━━━━━ DATA TO EXAMINE
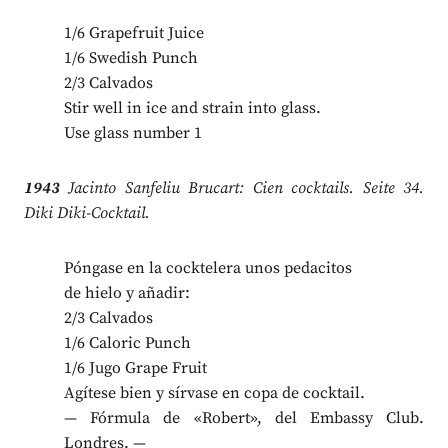
1/6 Grapefruit Juice
1/6 Swedish Punch
2/3 Calvados
Stir well in ice and strain into glass.
Use glass number 1
1943
Jacinto Sanfeliu Brucart: Cien cocktails. Seite 34.
Diki Diki-Cocktail.
Póngase en la cocktelera unos pedacitos
de hielo y añadir:
2/3 Calvados
1/6 Caloric Punch
1/6 Jugo Grape Fruit
Agítese bien y sírvase en copa de cocktail.
— Fórmula de «Robert», del Embassy Club.
Londres. —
━━━━━━━━━━
§ **WORK REQUIRED**
Return an exact copy of the data above, apart from any pictures.

§ **ANSWER BOX**
1/6 Grapefruit Juice
1/6 Swedish Punch
2/3 Calvados
Stir well in ice and strain into glass.
Use glass number 1
1943
Jacinto Sanfeliu Brucart: Cien cocktails. Seite 34.
Diki Diki-Cocktail.
Póngase en la cocktelera unos pedacitos
de hielo y añadir:
2/3 Calvados
1/6 Caloric Punch
1/6 Jugo Grape Fruit
Agítese bien y sírvase en copa de cocktail.
— Fórmula de «Robert», del Embassy Club.
Londres. —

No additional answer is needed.